-- START Dataset entries --
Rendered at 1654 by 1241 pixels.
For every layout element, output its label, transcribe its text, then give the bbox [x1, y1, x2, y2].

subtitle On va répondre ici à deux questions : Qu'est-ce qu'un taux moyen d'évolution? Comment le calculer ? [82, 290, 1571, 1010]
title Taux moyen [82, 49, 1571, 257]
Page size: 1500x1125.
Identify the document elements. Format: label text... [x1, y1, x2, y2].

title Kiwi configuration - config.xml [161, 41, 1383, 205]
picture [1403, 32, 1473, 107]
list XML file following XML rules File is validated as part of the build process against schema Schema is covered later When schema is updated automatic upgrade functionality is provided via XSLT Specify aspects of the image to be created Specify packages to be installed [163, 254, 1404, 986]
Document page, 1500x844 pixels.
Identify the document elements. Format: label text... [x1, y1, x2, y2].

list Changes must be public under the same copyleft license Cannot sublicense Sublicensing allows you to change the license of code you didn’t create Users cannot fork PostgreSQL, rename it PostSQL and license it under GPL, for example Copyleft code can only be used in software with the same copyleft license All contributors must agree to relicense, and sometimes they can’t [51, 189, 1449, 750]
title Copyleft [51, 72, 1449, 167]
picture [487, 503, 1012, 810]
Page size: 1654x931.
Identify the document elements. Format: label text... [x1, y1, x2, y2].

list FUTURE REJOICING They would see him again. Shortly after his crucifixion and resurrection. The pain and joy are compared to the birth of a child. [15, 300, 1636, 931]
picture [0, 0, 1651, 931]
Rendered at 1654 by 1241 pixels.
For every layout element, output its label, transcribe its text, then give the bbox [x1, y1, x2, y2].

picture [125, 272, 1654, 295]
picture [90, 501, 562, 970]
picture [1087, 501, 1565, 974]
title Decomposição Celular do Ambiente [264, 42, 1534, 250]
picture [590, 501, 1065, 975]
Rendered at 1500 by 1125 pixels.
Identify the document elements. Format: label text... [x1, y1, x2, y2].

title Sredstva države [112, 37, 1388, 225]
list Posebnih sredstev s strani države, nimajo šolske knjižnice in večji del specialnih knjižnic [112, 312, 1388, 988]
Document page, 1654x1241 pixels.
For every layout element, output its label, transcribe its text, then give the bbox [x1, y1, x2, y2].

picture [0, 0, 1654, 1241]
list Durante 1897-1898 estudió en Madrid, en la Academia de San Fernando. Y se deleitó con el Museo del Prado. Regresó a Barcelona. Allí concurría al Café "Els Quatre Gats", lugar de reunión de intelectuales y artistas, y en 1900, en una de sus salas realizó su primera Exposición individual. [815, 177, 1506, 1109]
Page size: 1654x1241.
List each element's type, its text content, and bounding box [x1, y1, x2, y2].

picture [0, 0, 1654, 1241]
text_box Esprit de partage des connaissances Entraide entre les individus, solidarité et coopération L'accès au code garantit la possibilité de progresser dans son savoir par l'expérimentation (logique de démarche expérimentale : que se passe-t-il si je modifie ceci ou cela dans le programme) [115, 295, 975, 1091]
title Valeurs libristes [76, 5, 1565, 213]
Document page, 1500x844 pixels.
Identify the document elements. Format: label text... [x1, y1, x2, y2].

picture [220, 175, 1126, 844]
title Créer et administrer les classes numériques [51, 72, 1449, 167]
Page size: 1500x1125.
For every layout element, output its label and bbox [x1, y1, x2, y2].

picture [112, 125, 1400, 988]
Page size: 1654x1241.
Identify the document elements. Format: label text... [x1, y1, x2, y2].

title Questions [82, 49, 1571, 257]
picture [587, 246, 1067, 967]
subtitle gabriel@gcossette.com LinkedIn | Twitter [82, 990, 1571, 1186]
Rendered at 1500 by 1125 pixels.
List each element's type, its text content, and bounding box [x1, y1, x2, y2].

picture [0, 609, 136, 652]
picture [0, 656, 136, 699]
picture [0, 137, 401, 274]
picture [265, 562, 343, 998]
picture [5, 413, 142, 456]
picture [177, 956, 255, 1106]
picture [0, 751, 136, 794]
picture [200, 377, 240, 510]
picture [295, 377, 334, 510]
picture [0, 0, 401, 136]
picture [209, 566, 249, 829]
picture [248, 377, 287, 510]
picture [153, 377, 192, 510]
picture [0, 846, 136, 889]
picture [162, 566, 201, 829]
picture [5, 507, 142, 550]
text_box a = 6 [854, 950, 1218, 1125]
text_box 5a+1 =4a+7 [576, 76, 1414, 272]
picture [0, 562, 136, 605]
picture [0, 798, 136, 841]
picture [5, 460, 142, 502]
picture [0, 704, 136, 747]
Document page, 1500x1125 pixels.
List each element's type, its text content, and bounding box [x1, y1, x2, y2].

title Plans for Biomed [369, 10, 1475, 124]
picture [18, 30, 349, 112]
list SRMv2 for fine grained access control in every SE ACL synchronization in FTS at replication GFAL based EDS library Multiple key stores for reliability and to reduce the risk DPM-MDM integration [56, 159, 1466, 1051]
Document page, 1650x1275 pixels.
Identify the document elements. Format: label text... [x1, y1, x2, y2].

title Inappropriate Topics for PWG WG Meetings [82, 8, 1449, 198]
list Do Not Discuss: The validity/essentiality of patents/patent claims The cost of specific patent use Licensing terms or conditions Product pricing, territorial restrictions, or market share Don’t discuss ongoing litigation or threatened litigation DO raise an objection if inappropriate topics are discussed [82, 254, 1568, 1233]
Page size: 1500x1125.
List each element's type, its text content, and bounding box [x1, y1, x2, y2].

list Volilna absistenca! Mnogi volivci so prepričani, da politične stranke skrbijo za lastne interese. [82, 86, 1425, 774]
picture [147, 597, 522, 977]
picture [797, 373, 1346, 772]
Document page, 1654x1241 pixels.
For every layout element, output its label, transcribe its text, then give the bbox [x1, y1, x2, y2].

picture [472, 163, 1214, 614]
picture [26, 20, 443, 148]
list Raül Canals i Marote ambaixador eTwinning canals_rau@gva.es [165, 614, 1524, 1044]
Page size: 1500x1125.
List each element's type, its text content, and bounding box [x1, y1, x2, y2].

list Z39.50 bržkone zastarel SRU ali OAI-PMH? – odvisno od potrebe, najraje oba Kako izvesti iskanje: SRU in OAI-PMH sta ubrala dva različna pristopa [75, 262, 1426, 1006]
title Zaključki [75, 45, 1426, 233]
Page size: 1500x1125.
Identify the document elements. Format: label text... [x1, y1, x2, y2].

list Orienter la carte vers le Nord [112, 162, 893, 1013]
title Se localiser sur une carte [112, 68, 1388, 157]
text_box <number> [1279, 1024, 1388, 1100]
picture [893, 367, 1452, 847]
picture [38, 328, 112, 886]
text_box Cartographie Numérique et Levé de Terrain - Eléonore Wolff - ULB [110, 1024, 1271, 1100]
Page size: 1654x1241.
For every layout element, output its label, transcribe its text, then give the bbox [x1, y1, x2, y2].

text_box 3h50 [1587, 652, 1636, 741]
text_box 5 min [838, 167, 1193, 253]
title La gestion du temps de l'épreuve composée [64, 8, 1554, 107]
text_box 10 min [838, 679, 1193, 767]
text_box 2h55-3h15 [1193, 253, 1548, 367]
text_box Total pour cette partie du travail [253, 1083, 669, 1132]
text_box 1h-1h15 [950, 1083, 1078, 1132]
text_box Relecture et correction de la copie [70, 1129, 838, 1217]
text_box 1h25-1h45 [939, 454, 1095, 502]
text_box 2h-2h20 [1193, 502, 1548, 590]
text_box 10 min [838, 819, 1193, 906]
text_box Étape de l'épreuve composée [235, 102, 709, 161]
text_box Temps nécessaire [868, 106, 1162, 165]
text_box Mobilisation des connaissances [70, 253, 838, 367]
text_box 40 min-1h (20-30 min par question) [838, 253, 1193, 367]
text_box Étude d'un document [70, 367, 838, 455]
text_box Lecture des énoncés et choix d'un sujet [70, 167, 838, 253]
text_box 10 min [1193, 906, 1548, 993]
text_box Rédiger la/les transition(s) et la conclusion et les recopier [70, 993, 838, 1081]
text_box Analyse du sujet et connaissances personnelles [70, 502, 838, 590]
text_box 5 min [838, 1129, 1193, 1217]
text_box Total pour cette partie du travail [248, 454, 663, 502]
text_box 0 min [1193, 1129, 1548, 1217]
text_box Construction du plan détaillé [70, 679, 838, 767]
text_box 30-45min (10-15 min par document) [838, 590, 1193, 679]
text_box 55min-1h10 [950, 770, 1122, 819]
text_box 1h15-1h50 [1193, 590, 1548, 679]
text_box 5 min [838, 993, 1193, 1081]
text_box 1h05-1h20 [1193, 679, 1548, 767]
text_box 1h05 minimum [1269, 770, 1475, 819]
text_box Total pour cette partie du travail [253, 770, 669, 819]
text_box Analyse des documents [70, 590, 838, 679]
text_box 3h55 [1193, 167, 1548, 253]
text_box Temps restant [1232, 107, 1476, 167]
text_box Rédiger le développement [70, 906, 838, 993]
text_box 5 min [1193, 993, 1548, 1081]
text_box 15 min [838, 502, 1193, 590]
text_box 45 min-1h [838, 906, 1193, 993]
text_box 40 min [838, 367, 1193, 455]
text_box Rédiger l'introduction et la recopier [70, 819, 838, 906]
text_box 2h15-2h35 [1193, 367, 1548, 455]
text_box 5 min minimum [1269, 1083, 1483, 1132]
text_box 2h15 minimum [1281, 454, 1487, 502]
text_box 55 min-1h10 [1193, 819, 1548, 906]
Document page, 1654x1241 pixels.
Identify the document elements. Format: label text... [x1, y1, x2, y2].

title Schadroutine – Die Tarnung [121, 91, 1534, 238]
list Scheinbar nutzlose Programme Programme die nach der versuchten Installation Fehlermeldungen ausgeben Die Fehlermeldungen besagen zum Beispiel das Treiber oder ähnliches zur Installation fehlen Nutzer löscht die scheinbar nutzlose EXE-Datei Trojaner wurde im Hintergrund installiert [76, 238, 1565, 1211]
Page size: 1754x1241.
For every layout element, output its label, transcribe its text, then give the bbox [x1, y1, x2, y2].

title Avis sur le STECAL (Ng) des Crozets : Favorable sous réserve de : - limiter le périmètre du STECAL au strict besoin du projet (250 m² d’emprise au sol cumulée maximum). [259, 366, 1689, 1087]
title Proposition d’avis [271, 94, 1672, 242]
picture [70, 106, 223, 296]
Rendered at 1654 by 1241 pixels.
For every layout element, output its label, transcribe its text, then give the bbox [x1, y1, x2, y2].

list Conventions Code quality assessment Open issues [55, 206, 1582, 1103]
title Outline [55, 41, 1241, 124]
-- END Dataset entries --
__Task statement__
Format the lines of the items, from the first line through the line containing "list Posebnih sredstev", as a JSON list of strings with one string per line and blank lines omitted.

__Full solution__
[
  "Rendered at 1654 by 1241 pixels.",
  "For every layout element, output its label, transcribe its text, then give the bbox [x1, y1, x2, y2].",
  "subtitle On va répondre ici à deux questions : Qu'est-ce qu'un taux moyen d'évolution? Comment le calculer ? [82, 290, 1571, 1010]",
  "title Taux moyen [82, 49, 1571, 257]",
  "Page size: 1500x1125.",
  "Identify the document elements. Format: label text... [x1, y1, x2, y2].",
  "title Kiwi configuration - config.xml [161, 41, 1383, 205]",
  "picture [1403, 32, 1473, 107]",
  "list XML file following XML rules File is validated as part of the build process against schema Schema is covered later When schema is updated automatic upgrade functionality is provided via XSLT Specify aspects of the image to be created Specify packages to be installed [163, 254, 1404, 986]",
  "Document page, 1500x844 pixels.",
  "Identify the document elements. Format: label text... [x1, y1, x2, y2].",
  "list Changes must be public under the same copyleft license Cannot sublicense Sublicensing allows you to change the license of code you didn’t create Users cannot fork PostgreSQL, rename it PostSQL and license it under GPL, for example Copyleft code can only be used in software with the same copyleft license All contributors must agree to relicense, and sometimes they can’t [51, 189, 1449, 750]",
  "title Copyleft [51, 72, 1449, 167]",
  "picture [487, 503, 1012, 810]",
  "Page size: 1654x931.",
  "Identify the document elements. Format: label text... [x1, y1, x2, y2].",
  "list FUTURE REJOICING They would see him again. Shortly after his crucifixion and resurrection. The pain and joy are compared to the birth of a child. [15, 300, 1636, 931]",
  "picture [0, 0, 1651, 931]",
  "Rendered at 1654 by 1241 pixels.",
  "For every layout element, output its label, transcribe its text, then give the bbox [x1, y1, x2, y2].",
  "picture [125, 272, 1654, 295]",
  "picture [90, 501, 562, 970]",
  "picture [1087, 501, 1565, 974]",
  "title Decomposição Celular do Ambiente [264, 42, 1534, 250]",
  "picture [590, 501, 1065, 975]",
  "Rendered at 1500 by 1125 pixels.",
  "Identify the document elements. Format: label text... [x1, y1, x2, y2].",
  "title Sredstva države [112, 37, 1388, 225]",
  "list Posebnih sredstev s strani države, nimajo šolske knjižnice in večji del specialnih knjižnic [112, 312, 1388, 988]"
]